- [Given text]
---

I'm Native American. We're automatically country...joined to the land and the real stories of everyday people. A long time ago, we traditionally used music as our daily prayer and as our way of giving thanks. To Native Americans, music is our everything. It's our storytelling, our history, and our dance. We use it to remember and to forget. It's how we celebrate life and mourn death.
I wrote my first song at 9, not knowing that songwriting would become my way of coping with the hopelessness I saw around me on the reservation. Growing up, I watched too many people lose hope and leave this earth...including cousins and many friends of mine. I watched as my brothers lost almost every childhood friend before they were 16. But music was my hope. It saved me, and it became a doorway for me to find freedom from the hopelessness that we all felt on the reservation. Loretta Lynn was my childhood hero...and she continues to be that for me today. I grew up watching her be a friend to my mom through her music. Mom would sing along with those records like finally someone understood her. I want to be that for someone. I was born a country music singer. I was driven to sing, and I drove my parents nuts about it.
I'm a citizen of both the U.S. and Canada, though I was born in Ontario and grew up on a reservation called Wikwemikong on Canada's Manitoulin Island. My daddy drove a truck from Michigan straight through Nashville on his North-South run, so I had a ride whenever they would let me go. I started my trips to Nashville at the age of 11. We stood on the sidewalk in front of Nashville's famed Tootsie's Orchid Lounge and watched through the window. I was scared I would be told I wasn't good enough. By 12, I had written enough songs to do my own little demo album which I sold back home to pay for more trips to Nashville. Country music had become my full time way of relating to my world. If I couldn't write and sing, I couldn't talk and feel.

---

- [Information shown]
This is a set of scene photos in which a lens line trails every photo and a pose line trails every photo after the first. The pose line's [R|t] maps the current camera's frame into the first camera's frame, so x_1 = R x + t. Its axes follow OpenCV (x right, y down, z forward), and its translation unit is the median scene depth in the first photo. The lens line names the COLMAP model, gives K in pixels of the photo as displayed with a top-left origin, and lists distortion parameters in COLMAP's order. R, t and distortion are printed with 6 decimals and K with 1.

---

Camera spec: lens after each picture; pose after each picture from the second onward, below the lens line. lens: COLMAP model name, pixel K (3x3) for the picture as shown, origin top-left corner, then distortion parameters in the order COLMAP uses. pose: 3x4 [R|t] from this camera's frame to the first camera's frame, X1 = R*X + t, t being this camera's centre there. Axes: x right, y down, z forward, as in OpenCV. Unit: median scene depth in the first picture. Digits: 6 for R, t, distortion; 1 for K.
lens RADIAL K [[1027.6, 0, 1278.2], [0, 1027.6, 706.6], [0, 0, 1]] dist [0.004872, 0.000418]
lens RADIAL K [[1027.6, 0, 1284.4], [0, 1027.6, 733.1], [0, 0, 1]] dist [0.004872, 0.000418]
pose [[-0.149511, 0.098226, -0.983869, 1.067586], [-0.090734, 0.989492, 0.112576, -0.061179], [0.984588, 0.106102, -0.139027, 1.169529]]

---

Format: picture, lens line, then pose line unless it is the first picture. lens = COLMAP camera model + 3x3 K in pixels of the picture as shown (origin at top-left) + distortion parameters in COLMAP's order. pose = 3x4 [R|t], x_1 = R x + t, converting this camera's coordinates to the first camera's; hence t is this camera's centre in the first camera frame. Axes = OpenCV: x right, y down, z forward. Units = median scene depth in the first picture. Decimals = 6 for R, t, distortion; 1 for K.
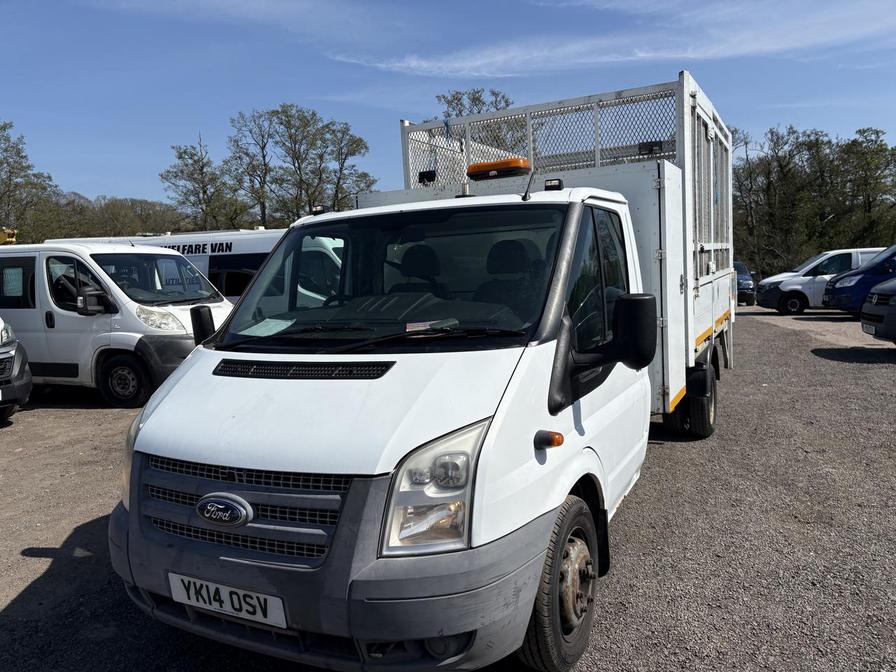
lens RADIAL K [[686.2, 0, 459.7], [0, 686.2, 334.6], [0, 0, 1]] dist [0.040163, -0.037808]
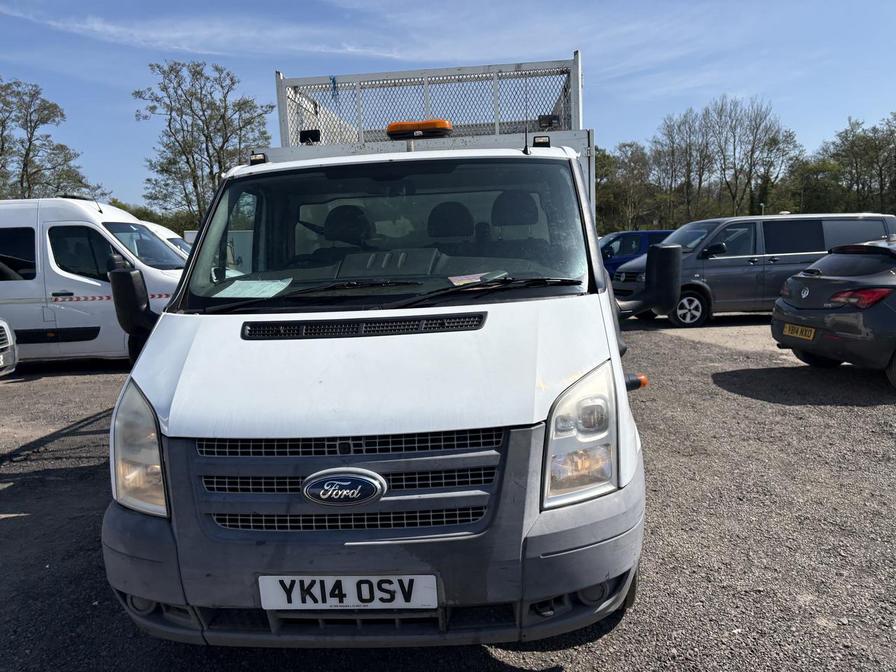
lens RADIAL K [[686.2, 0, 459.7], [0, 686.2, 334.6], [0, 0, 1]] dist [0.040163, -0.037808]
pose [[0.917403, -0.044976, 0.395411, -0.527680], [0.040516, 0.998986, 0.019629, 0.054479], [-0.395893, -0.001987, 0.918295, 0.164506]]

---

- [Problem] Extract the full text on music and growing up on the reservation from above, and reproduce it word for word.

- [Result of this task]
I'm Native American. We're automatically country...joined to the land and the real stories of everyday people. A long time ago, we traditionally used music as our daily prayer and as our way of giving thanks. To Native Americans, music is our everything. It's our storytelling, our history, and our dance. We use it to remember and to forget. It's how we celebrate life and mourn death.
I wrote my first song at 9, not knowing that songwriting would become my way of coping with the hopelessness I saw around me on the reservation. Growing up, I watched too many people lose hope and leave this earth...including cousins and many friends of mine. I watched as my brothers lost almost every childhood friend before they were 16. But music was my hope. It saved me, and it became a doorway for me to find freedom from the hopelessness that we all felt on the reservation. Loretta Lynn was my childhood hero...and she continues to be that for me today. I grew up watching her be a friend to my mom through her music. Mom would sing along with those records like finally someone understood her. I want to be that for someone. I was born a country music singer. I was driven to sing, and I drove my parents nuts about it.
I'm a citizen of both the U.S. and Canada, though I was born in Ontario and grew up on a reservation called Wikwemikong on Canada's Manitoulin Island. My daddy drove a truck from Michigan straight through Nashville on his North-South run, so I had a ride whenever they would let me go. I started my trips to Nashville at the age of 11. We stood on the sidewalk in front of Nashville's famed Tootsie's Orchid Lounge and watched through the window. I was scared I would be told I wasn't good enough. By 12, I had written enough songs to do my own little demo album which I sold back home to pay for more trips to Nashville. Country music had become my full time way of relating to my world. If I couldn't write and sing, I couldn't talk and feel.